Bir insanın adı çıktımı dokuza…

İnmezmiş sekize…

DOKAP’ta haklarının gasp edildiğini iddia eden yüzlerce insanın mağduriyetinden sonra kötü bir şöhretin sahibi olan İşadamı Cemil Çakmaklı, uzun yıllar Antalya’da Naturland Tatil Köyü’nü işletti…

Dönemin Valisi tarafından devlet imkanlarıyla yaptırılan 100. Yıl Tatil Köyü, sözde kültürel araştırmalar yağmak üzere Cemil Çakmaklı’nın Başkanlığında kurulan 100. Yıl Vakfı’na verildi…

Yıllarca çürümeye terk edildi…

Vali İsmet Metin döneminde yeniden Özel İdare tarafından işletilmeye başlanılan 100. Yıl Tatil Köyü, geçtiğimiz aylarda İl Genel Meclisi’nce zarar ettiği gerekçesiyle satışa çıkarıldı…

Satış çok konuşuldu…

Kamuoyunda vicdanları rahatsız eden bir yöntemle sanki Cemil Çakmaklı’ya verilmek için yapılmış bir ihale kokusu vardı…

Çok değil 3-4 yıl öncesine kadar işadamı Cemil Çakmaklı’nın sahibi olduğu Naturland Tatil Köyü, sizlerin de yakından tanıdığı bir gazeteciyi her yıl bedava ağırlıyordu…

İşte o yıllarda Antalya’da Naturland’a beleş giden o gazeteci ve onun gazetesi 100. Yıl Tatil Köyü’nde yaşanan kaos ortamını görmezden geliyor, DOKAP’ta emekleri çalınan işçilerin mücadelesini haber bile yapmıyordu…

Zonguldak 100. Yıl Tatil Köyü’nün üzerine soğuk bir su içti…

Milletin gözünün içine baka baka arsa parası etmeyecek fiyata satılan 100. Yıl Tatil Köyü, artık Filyos Ecopark olarak hizmet veriyor…

Çakmaklı’nın burayı eko-tarım eğitimi verecek bir vakıf üniversitesi yapacağı haberlere konu olmuştu…

Yine Çakmaklı ve Filyos Ecopark için birçok iddia ortaya atıldı…

Her şey bir kenara bölge halkı uzun zamandır Cemil Çakmaklı’ya diş biliyor…

Dün o tepki sokağa çıktı…

 Bakacakkadı Belediyesi’nin ruhsatsız çalıştığı için mühürlemek istediği Filyos Ecopark, Çakmaklı’nın korumalarının engellemesi sonucu dün mühürlenemedi.
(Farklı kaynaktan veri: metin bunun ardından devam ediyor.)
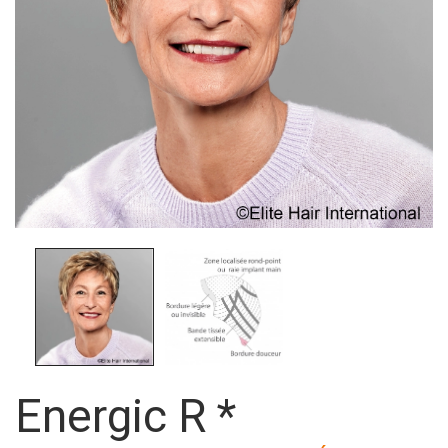
Energic R *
Olay muhtemelen savcılığa taşınacak…

Şimdiii…

Kamu imkanlarıyla yapılmasına rağmen yok pahasına satılan Filyos Ecopark üzerinde bunca şaibe, bunca soru işareti varken Cemil Çakmalı çıkıp akıllardaki soruları yanıtlamalı…
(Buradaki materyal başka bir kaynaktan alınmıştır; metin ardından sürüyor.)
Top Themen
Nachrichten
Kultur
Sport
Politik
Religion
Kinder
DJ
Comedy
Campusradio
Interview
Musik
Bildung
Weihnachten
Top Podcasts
Gerçek niyetini ortaya koymalı…

Bu vebal sadece Çakmaklı’nın değil…

O tesisi çiklet parasına satan İl Genel Meclisi ve Sayın Vali Ali Kaban’ın da söyleyeceği bir şeyler olmalı…

“Ben yaptım oldu” demekle olmuyor…

Bu şehir kimsenin babasının çiftliği değil!

                           ***

Yazsam da yazmasam da çok bir şey değişmeyeceğini biliyorum…

Ama biri Sayın Harun Akın’ı uyarmalı…

600 delegenin sadece 161’inin oyunu alarak il başkanı seçilen Harun Akın, istifa etmeden önce kurduğu komisyonun başkanlığından istifa etmediği sürece olası milletvekilliği önseçimi adil bir seçim olmayacaktır.

Önseçime kadar Akın’ın kamuoyunun gündeminde kalmak adına kurduğu bu komisyon görevine devam etse bile komisyonun başkanı başkası olmalı…

Aksi halde Akın’a karşı yükselen muhalefet, komisyonun da önüne geçer…

Zaten, yerlerde sürünen bir yerel yönetim hizmet üretemediği için eleştirilirken, mülkiyet sorununu konuşmak pek de inandırıcı olmuyor ya!